Friedman is on to something with all five of his characteristics, but the loss of the capacity for playfulness stands out in an ominous way presently in our society. I was struck with this while listening to Tucker Carlson’s interview with Adam Carolla on March 25 of this year. Carolla, a comedian himself, mentioned the fact that you know the woke mob (those who hold to those Critical Theories) has gotten to everyone when they have gotten to comedians. Comedians are our “last hope,” the “last truth-tellers” in our society.

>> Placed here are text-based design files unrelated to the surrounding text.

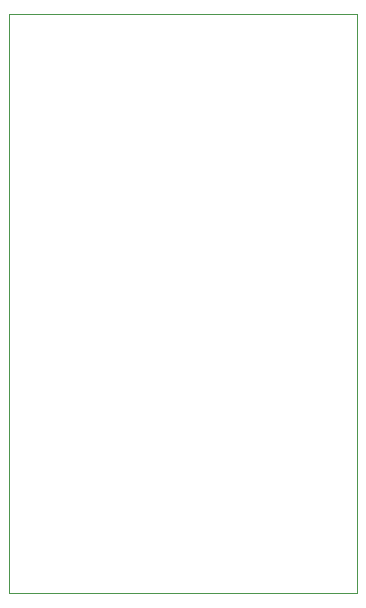
<source format=gbr>
%TF.GenerationSoftware,KiCad,Pcbnew,5.1.6-c6e7f7d~86~ubuntu18.04.1*%
%TF.CreationDate,2020-06-16T08:09:56-04:00*%
%TF.ProjectId,FPC 18 0.5 Breakout,46504320-3138-4203-902e-352042726561,rev?*%
%TF.SameCoordinates,Original*%
%TF.FileFunction,Profile,NP*%
%FSLAX46Y46*%
G04 Gerber Fmt 4.6, Leading zero omitted, Abs format (unit mm)*
G04 Created by KiCad (PCBNEW 5.1.6-c6e7f7d~86~ubuntu18.04.1) date 2020-06-16 08:09:56*
%MOMM*%
%LPD*%
G01*
G04 APERTURE LIST*
%TA.AperFunction,Profile*%
%ADD10C,0.050000*%
%TD*%
G04 APERTURE END LIST*
D10*
X169000000Y-143000000D02*
X169000000Y-94000000D01*
X198500000Y-143000000D02*
X169000000Y-143000000D01*
X198500000Y-94000000D02*
X198500000Y-143000000D01*
X169000000Y-94000000D02*
X198500000Y-94000000D01*
M02*

</source>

What makes a society’s comedians so funny is that they dare to expose the obvious that none of us is willing to talk about in polite conversation. Yes, sometimes they resort to easy, cheap, rude, lewd sexual talk, but those comedians don’t last long. Good comedians see the obvious everyday interactions, quirks, and characteristics of men, women, different races, different cultures, etc. and they throw light on our differences, sometimes exaggerating them so that we can see ourselves and laugh at ourselves. They surprise us with the obvious. Comedians have to be brave to a certain degree; brave enough to expose our differences and what everybody is truly thinking at the risk of offense. In a relatively healthy, non-anxious culture, people have thicker skin and can be playful about all of these things, not reacting intensely. When comedians can no longer jab at every segment of society even-handedly but must tow certain ideological and political lines at the risk of being canceled, then you know that the explosive fumes are at the danger level.

Lately, the most prominent comedians in society, the late-night show hosts, have become sycophantic suck-ups to the left. Jay Leno, though long-retired from The Tonight Show, apologized for years of “Anti-Asian jokes.” (I think Johnny Carson rolled over in his grave.) Hank Azaria apologized for voicing Apu on The Simpsons. When John Cleese mocked him, Cleese was canceled.

We can’t play anymore. Everything is serious. All structures, actions, words, and skin colors reflect the deep-seated systemic hatred that infects our country like cancer, and that is no joking matter. Don’t make light of serious matters, and everything, I mean everything is serious. The fumes continue to build and sparks are flying. Comedians are running for cover because of their failure of nerve.

The death of comedy is not the root of the problem. It is the symptom. Brave comedians are only sparks that light the explosive fumes that already fill society. The answer is not to get rid of comedians. The answer is to diffuse the fumes.

The only way this happens is with good leadership. There needs to be a leader who is outside of this anxious environment but still connected to it who can show the way out. This leadership must come from Christ’s church and, in the lead of those churches, the pastors. One major problem in our society is that churches, striving to be relevant and in the name of “ministry” have adopted the wokeness of society. Consequently, we have become places where everything is intensely serious resulting in constant anxiety. Churches aren’t places of laughter. That’s a symptom of a deep and mortal illness. We, the church, must be a non-anxious presence in the world; a playful group who doesn’t see differences as occasions for envy, hatred, and strife, but as the multi-faceted display of our God’s glory that are a source of joy. We need to be people who can recognize our obvious differences, our racial distinctives, our cultural proclivities, and have a good laugh about them. We need to have thick skin, tender hearts, and light countenances.